Lui l’aveva detto

Due anni fa esatti, scrissi qui questo:

Il cinquantunesimo stato

Se gli Stati Uniti attaccano l’Iraq, e vincono, poi cosa fanno? A questa domanda usata strumentalmente da una parte ed elusa dall’altra cerca di rispondere James Fallows sul prossimo Atlantic Monthly. E la faccenda è complicata. Formidabile articolo, e – avvisàti – lungo.

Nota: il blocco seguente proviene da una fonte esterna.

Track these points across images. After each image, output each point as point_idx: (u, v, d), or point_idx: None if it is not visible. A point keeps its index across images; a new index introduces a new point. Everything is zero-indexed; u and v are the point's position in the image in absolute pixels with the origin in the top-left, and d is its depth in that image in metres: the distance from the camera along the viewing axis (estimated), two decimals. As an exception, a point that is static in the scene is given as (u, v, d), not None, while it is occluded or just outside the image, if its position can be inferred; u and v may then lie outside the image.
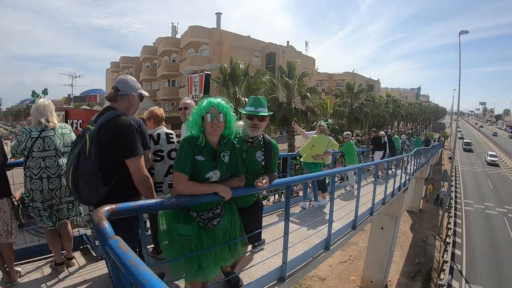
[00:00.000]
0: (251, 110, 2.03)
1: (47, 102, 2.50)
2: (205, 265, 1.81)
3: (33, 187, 2.34)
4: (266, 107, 2.11)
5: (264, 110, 2.06)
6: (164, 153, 2.70)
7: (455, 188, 20.65)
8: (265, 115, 2.05)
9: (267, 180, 1.96)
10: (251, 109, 2.04)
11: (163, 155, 2.69)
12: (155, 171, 2.67)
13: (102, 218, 1.22)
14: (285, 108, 16.08)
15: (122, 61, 34.72)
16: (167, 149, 2.72)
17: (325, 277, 9.00)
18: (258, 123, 2.04)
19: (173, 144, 2.78)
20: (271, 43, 26.54)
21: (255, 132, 2.04)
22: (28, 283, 2.40)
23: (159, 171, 2.69)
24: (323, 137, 5.01)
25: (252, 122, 2.03)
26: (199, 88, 11.57)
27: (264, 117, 2.06)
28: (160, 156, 2.67)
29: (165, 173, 2.71)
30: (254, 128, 2.03)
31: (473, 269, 10.40)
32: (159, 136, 2.70)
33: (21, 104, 69.15)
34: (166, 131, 2.77)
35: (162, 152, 2.69)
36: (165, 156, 2.71)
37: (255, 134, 2.05)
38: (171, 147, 2.75)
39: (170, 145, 2.75)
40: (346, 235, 4.05)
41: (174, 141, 2.80)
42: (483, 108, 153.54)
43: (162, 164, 2.70)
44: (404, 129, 51.67)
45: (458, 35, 14.80)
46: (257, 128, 2.04)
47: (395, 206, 7.36)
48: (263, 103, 2.08)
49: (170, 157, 2.72)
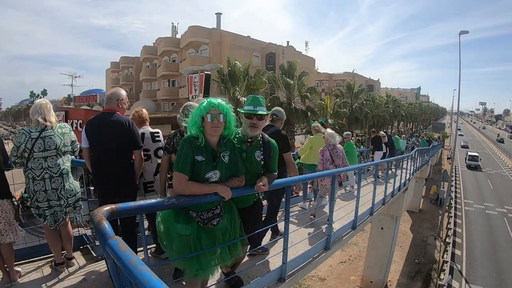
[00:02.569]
0: (250, 109, 2.03)
1: (44, 101, 2.51)
2: (204, 265, 1.81)
3: (36, 188, 2.33)
4: (265, 106, 2.10)
5: (263, 109, 2.06)
6: (151, 152, 2.73)
7: (455, 188, 20.65)
8: (264, 114, 2.05)
9: (265, 182, 1.95)
10: (250, 108, 2.04)
11: (149, 154, 2.71)
12: (143, 170, 2.68)
13: (102, 218, 1.22)
14: (285, 108, 16.07)
15: (122, 61, 34.74)
16: (153, 148, 2.75)
17: (325, 277, 9.00)
18: (257, 122, 2.03)
19: (159, 142, 2.79)
20: (271, 43, 26.55)
21: (254, 132, 2.03)
22: (28, 283, 2.40)
23: (148, 170, 2.71)
24: (320, 137, 5.04)
25: (251, 121, 2.02)
26: (199, 88, 11.57)
27: (263, 116, 2.05)
28: (146, 155, 2.69)
29: (154, 171, 2.73)
30: (253, 127, 2.02)
31: (473, 269, 10.40)
32: (144, 135, 2.71)
33: (21, 104, 69.16)
34: (151, 130, 2.79)
35: (148, 151, 2.70)
36: (152, 155, 2.73)
37: (254, 134, 2.04)
38: (157, 146, 2.76)
39: (155, 143, 2.76)
40: (346, 235, 4.05)
41: (160, 139, 2.81)
42: (483, 108, 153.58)
43: (150, 163, 2.72)
44: (404, 129, 51.69)
45: (458, 35, 14.81)
46: (256, 127, 2.04)
47: (395, 206, 7.36)
48: (261, 102, 2.08)
49: (157, 156, 2.74)
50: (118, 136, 2.38)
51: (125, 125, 2.39)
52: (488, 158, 34.65)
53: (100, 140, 2.39)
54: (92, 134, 2.42)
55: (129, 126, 2.42)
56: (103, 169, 2.41)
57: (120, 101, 2.50)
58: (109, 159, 2.39)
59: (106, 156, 2.39)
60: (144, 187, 2.72)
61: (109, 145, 2.38)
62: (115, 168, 2.39)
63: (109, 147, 2.38)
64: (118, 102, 2.49)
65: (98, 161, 2.43)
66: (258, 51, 25.93)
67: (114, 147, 2.38)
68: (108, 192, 2.42)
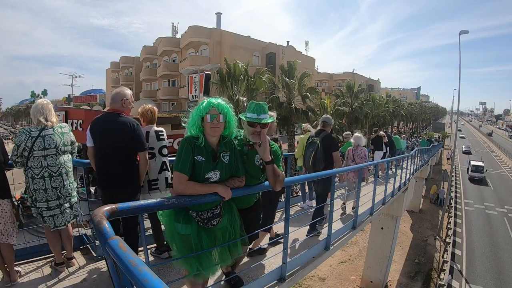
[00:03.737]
0: (253, 117, 1.90)
1: (45, 101, 2.52)
2: (205, 265, 1.81)
3: (36, 187, 2.34)
4: (268, 113, 2.00)
5: (266, 116, 1.94)
6: (155, 150, 2.76)
7: (455, 188, 20.65)
8: (268, 122, 1.95)
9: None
10: (253, 116, 1.91)
11: (154, 152, 2.75)
12: (148, 168, 2.72)
13: (102, 218, 1.22)
14: (285, 108, 16.09)
15: (122, 61, 34.70)
16: (158, 146, 2.78)
17: (325, 277, 9.00)
18: (260, 130, 1.92)
19: (164, 141, 2.83)
20: (271, 43, 26.51)
21: (256, 139, 1.92)
22: (28, 283, 2.40)
23: (152, 168, 2.74)
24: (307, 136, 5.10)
25: (254, 130, 1.90)
26: (199, 88, 11.58)
27: (267, 124, 1.94)
28: (151, 153, 2.73)
29: (159, 169, 2.76)
30: (255, 135, 1.92)
31: (473, 269, 10.40)
32: (148, 134, 2.75)
33: (21, 104, 69.17)
34: (155, 129, 2.82)
35: (153, 150, 2.75)
36: (156, 153, 2.77)
37: (256, 141, 1.93)
38: (161, 144, 2.80)
39: (160, 142, 2.80)
40: (346, 235, 4.05)
41: (164, 138, 2.85)
42: (483, 108, 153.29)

Il sommario dell’articolo di Fallows diceva così:

“Going to war with Iraq would mean shouldering all the responsibilities of an occupying power the moment victory was achieved. These would include running the economy, keeping domestic peace, and protecting Iraq’s borders—and doing it all for years, or perhaps decades. Are we ready for this long-term relationship?”

Atlantic Monthly

(certo, anche Thomas Friedman aveva i suoi dubbi: "In the worst case, we crack Iraq open and it falls apart in our hands, with all its historical internal tensions — particularly between its long-ruling Sunni minority and its long-frustrated Shiite majority. In that case, George Bush will have to become Iraq’s strongman — the iron fist that holds the country together, gradually redistributes the oil wealth and supervises a much longer transition to democracy".)